Kirchner’s announcement caught the Bulls off-side, and in their press
release announcing his move, they admit they were under the impression
during negotiations the fullback would stay on. It is a similar thread
to what happened with Juandre Kruger’s move to France, where the lock
allegedly gave them the impression he would re-sign with the Super Rugby
franchise, then dropped the bombshell on them by signing abroad.
Other than Kirchner and Kruger, the Bulls have also lost Morne Steyn,
who will also head to France while veteran centre Wynand Olivier, who by
his own admission hasn’t signed anything yet, is also set to move
abroad to finish off his career.
But while some of these moves have been expected, and it is general
knowledge the Bulls cannot compete with the Euro or Yen in paying
players, a bigger worry is the amount of other players whose contracts
come to an end this year who haven’t recommitted to the Bulls after – in
their words – “less than expected” offers.
Springbok Jano Vermaak is one, who has initially rejected the Bulls'
offer to renew his contract, and is currently negotiating with Stade
Francais after the Bulls offered him “close to half” his current salary
to sign again with the team.
Rising star Francois Venter is another one who initially rejected his
renewal offer, as it meant a pay cut, while similar stories abound
around players such as Dewald Potgieter and Willie Wepener, who also
have been asked to take salary cuts.
With one Bulls board member confirming there has not been a cut in the
player budget, the question arises why so many players are being offered
contracts lower than they are currently earning?
The answer lies in the massive amount of juniors the Bulls have signed
and the fact that most players have yearly increases built into their
contracts. There have been extra fees in securing the services of
players like Jan Serfontein and Arno Botha for a longer term and with
the budget only so big, paying some players more mean others need to be
It is a problem of the Bulls' own doing though, as their policy of
signing the country’s best juniors was always going to cause a logjam at
some point, and while player salaries grow, the income stream –
sponsorships, season tickets and suites – have all stayed relatively
constant over the past few years.
The problem is not only unique to the Bulls, but the danger signs are
there at the moment, with the negotiating unhappiness already an open
secret among the players.
And if the Bulls don’t manage the problem well, it may be that more
players – not just the big names that have already left – up and leave
because they are unwilling to accept salary cuts.
In the midst of this all is the new High Performance manager Xander
Janse van Rensburg, who took over from Ian Schwartz when the latter
became the Springbok manager. While Janse van Rensburg is still finding
his feet in the position, the playing field has certainly changed and
some tough decisions have had to be made.
As he told supersport.com, the Bulls have to move within a budget, and can only do so much with the available money.
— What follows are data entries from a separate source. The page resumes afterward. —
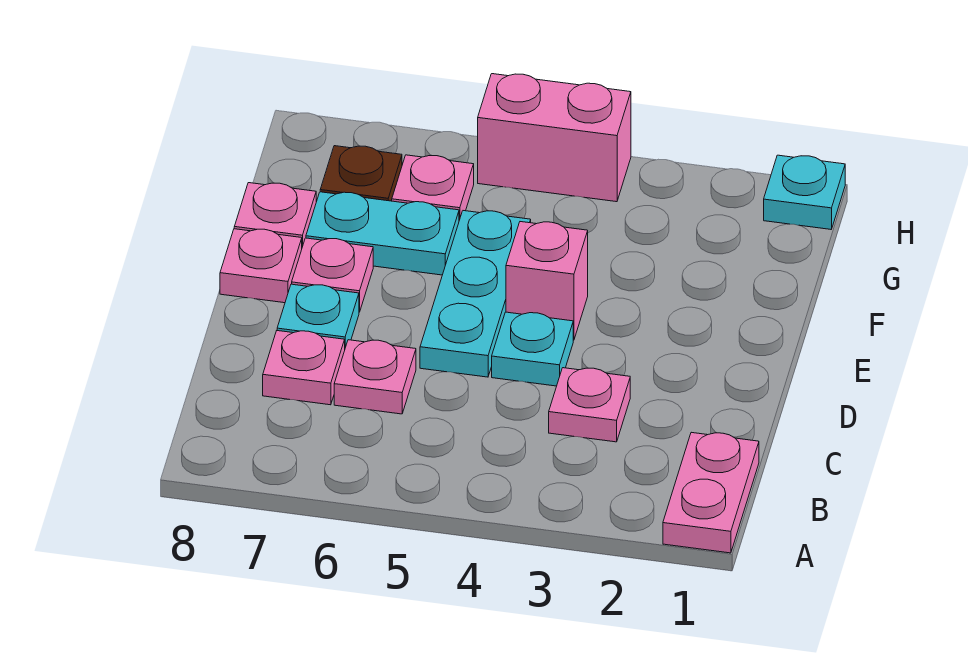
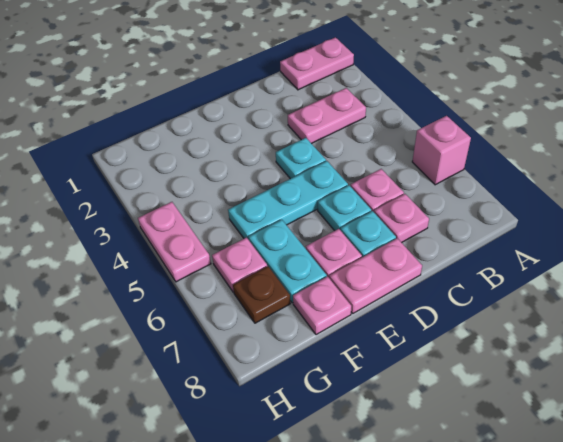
pink plate C3 level 1 -> pink plate B3:C3 level 1
pink brick E4 level 1 -> pink brick A6 level 1
pink plate E8 level 1 -> pink plate D8:E8 level 1
cyan plate H1 level 1 -> cyan plate D6 level 1
pink brick H4:H5 level 1 -> pink plate H4:H5 level 1

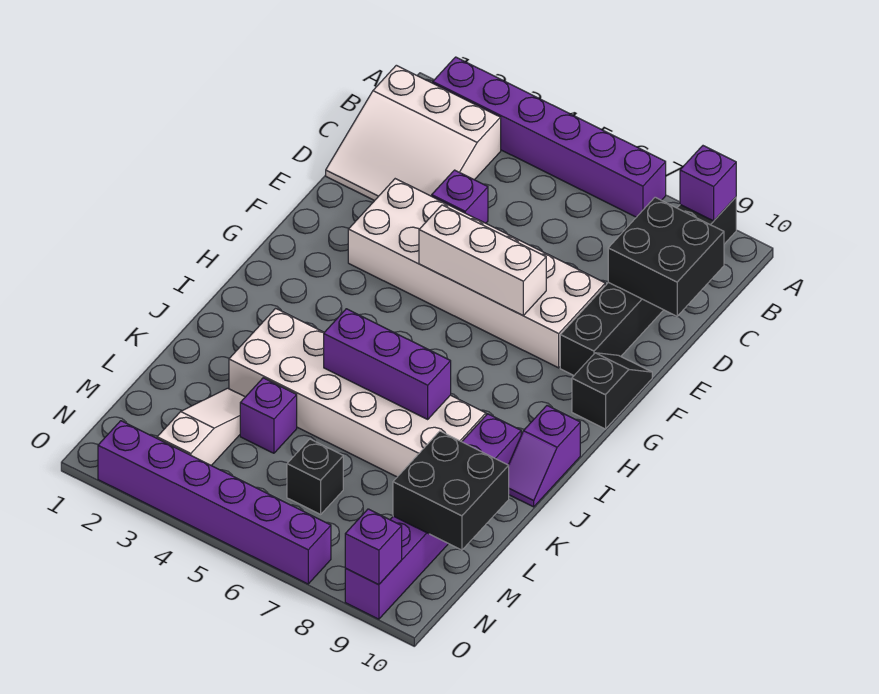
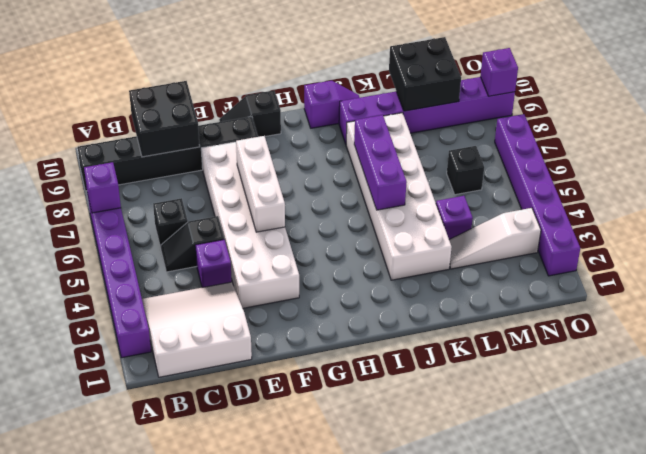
purple brick A9 level 2 -> purple brick A7 level 2
white slope B1:D3 level 1 top B -> white slope B1:D3 level 1 top 1
none -> black slope C5:D5 level 1 top D
none -> black brick C6 level 1

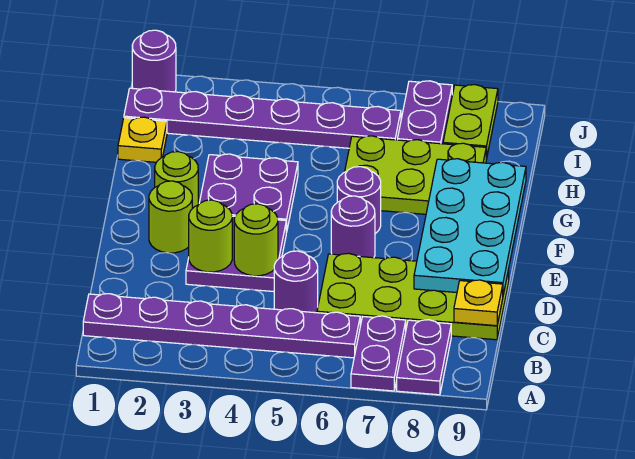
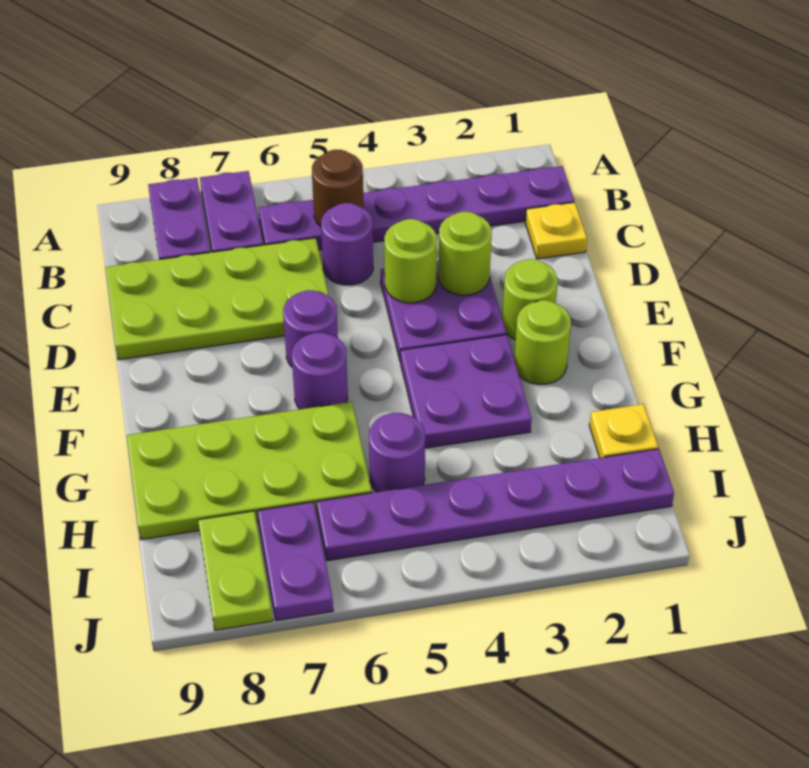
none -> brown round brick B5 level 2
yellow plate C9 level 2 -> yellow plate C1 level 1
cyan plate D8:G9 level 2 -> none
lime plate G6:H8 level 1 -> lime plate G6:H9 level 1
purple round brick J1 level 1 -> purple round brick H5 level 1

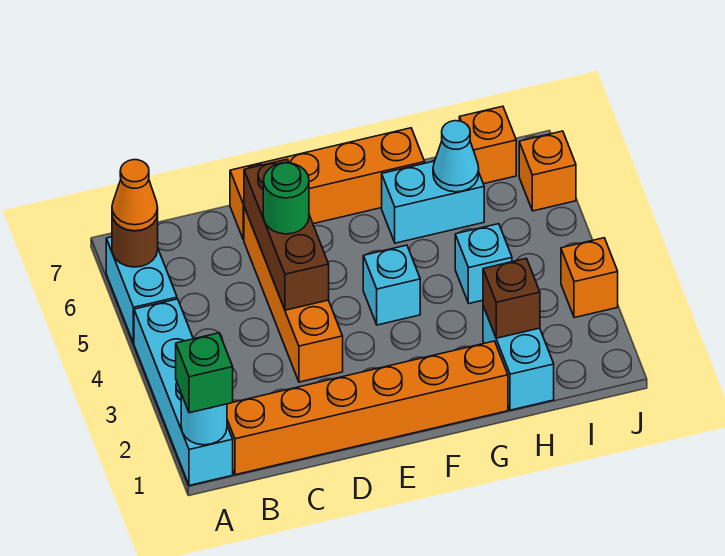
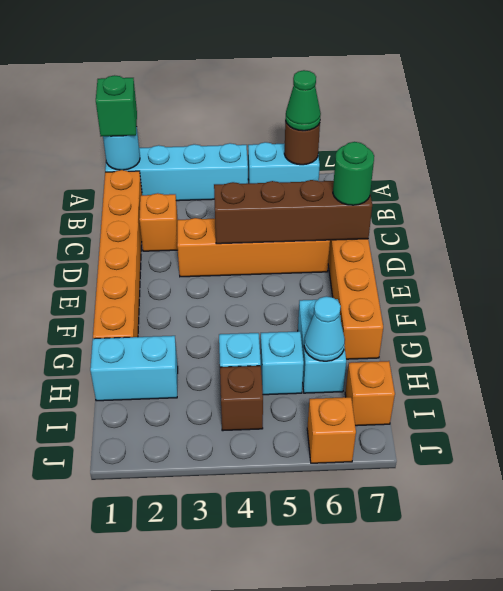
orange cone A6 level 3 -> green cone A6 level 3
brown brick D4:D6 level 2 -> brown brick D4:D7 level 2
green round brick D5 level 3 -> green round brick D7 level 3
cyan brick F4 level 1 -> cyan brick H5 level 1
brown brick H2 level 2 -> brown brick I4 level 1
orange brick J3 level 1 -> orange brick C2 level 1

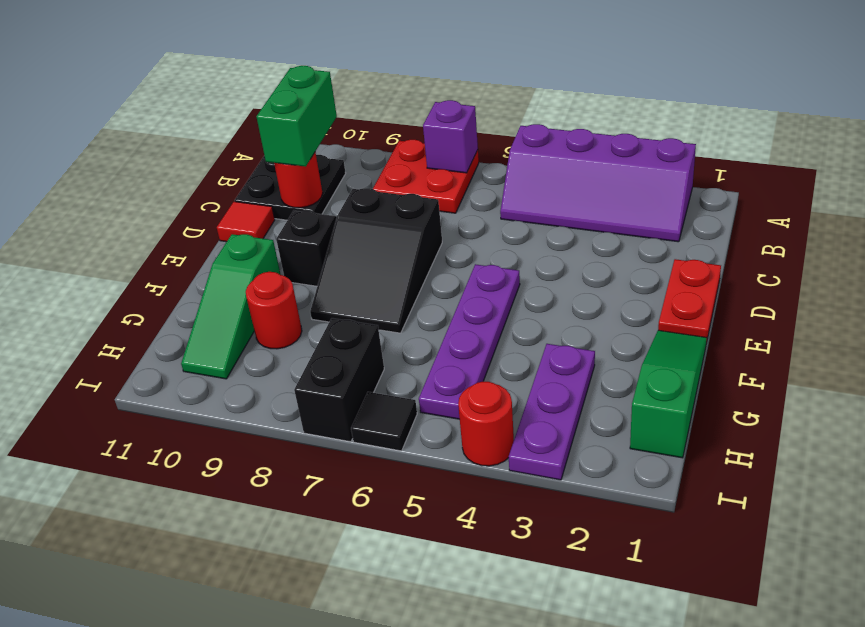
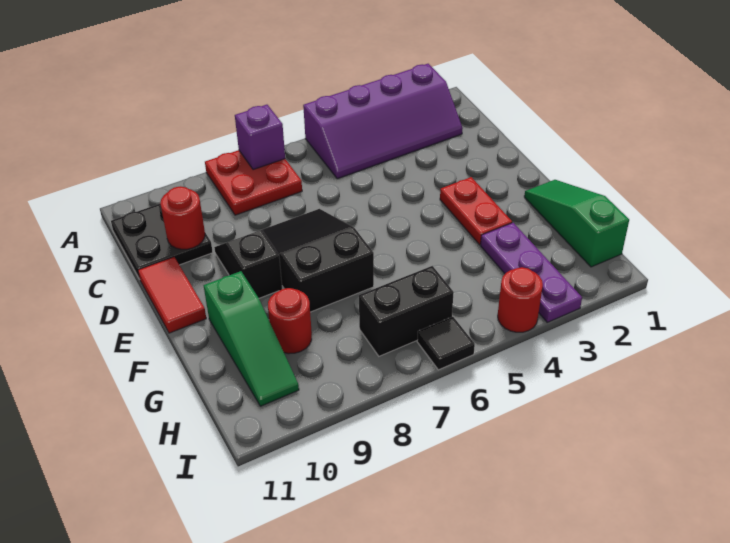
green brick B10:C10 level 3 -> none
red plate D1:E1 level 1 -> red plate E3:F3 level 1
black slope D7:F8 level 1 top D -> black slope D7:F8 level 1 top F
red tile D11 level 1 -> red tile D11:E11 level 1
purple plate E5:H5 level 1 -> none
black brick H7:I7 level 1 -> black brick H6:H7 level 1

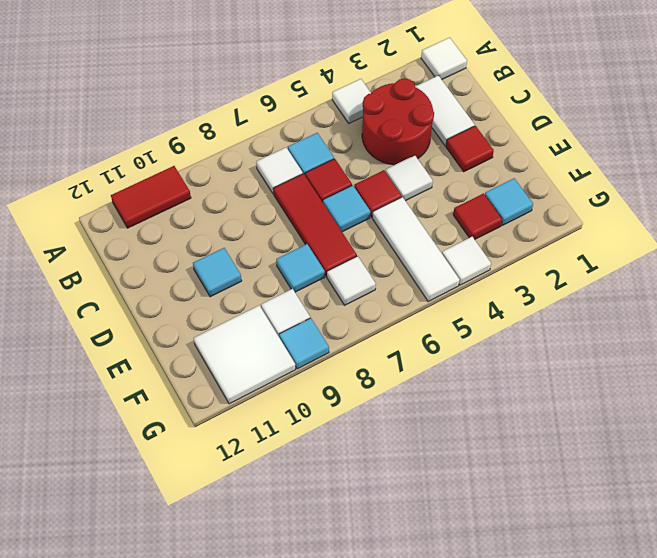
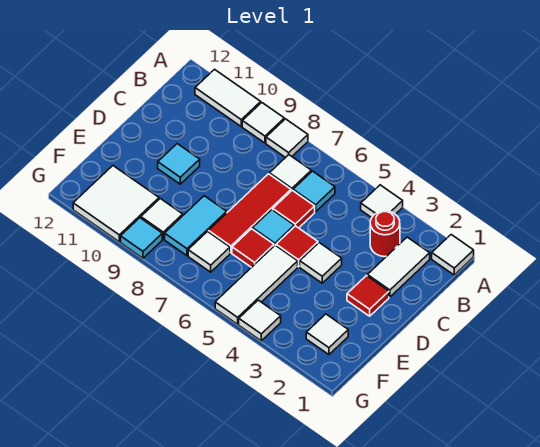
none -> white tile A8 level 1
none -> white tile A9 level 1
red tile A10:A11 level 1 -> white tile A10:A11 level 1
red round brick B3:C4 level 1 -> red round brick B3 level 1
cyan tile E8 level 1 -> cyan tile E8:F8 level 1
cyan tile F2 level 1 -> white tile F2 level 1
red tile F3 level 1 -> red tile E6 level 1

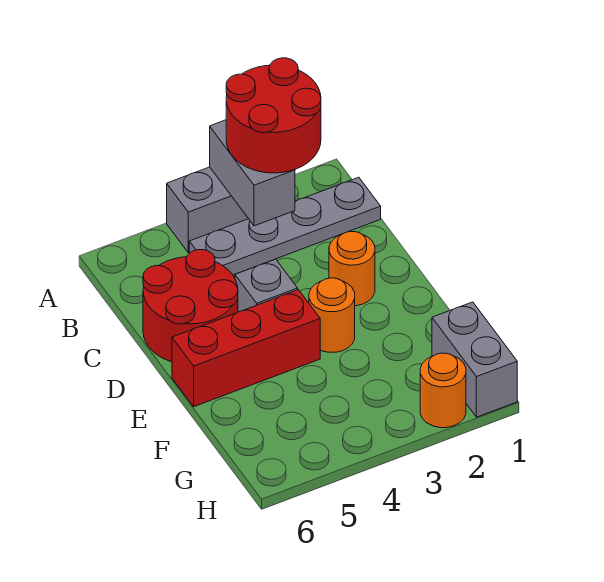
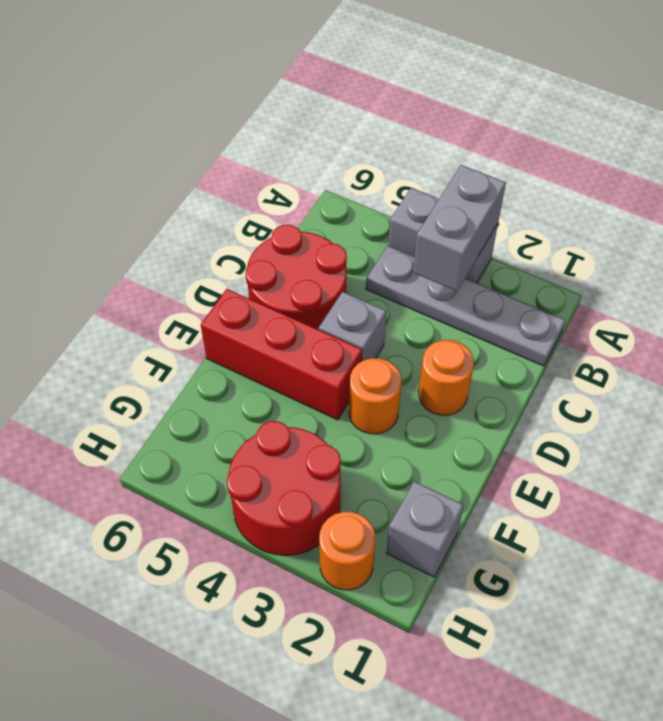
red round brick A2:B3 level 3 -> red round brick G3:H4 level 1
grey brick G1:H1 level 1 -> grey brick G1 level 1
“The Vodacom Bulls head coach, Frans Ludeke, and I meet regularly to
review the squad requirements. We have identified a core group of
players going forward from which a team will be built around that can
compete and win trophies,” he told supersport.com.
“At the same time, we have to bring young talent through alongside the
senior players. At the moment, the exchange rate between the Rand and
Euro makes it impossible to compete with clubs in Europe and the money
they are offering players to continue their careers abroad. It is a
difficult situation for most professional teams in South Africa and we
will always do our best to keep our top players, but sometimes the money
offered to them is too great to match.
“Through thorough planning, and carefully identifying our needs going
ahead and, of course, staying within our budget, we will always strive
to keep the best combination of talent at the Bulls to ensure the team’s
success going forward.”
The warning signs are there, and they haven’t been helped by the hunger
from abroad to sign South African players. Either way, time will tell if
the Bulls, having survived a natural exodus of senior players at the
end of 2011, will face another one this year.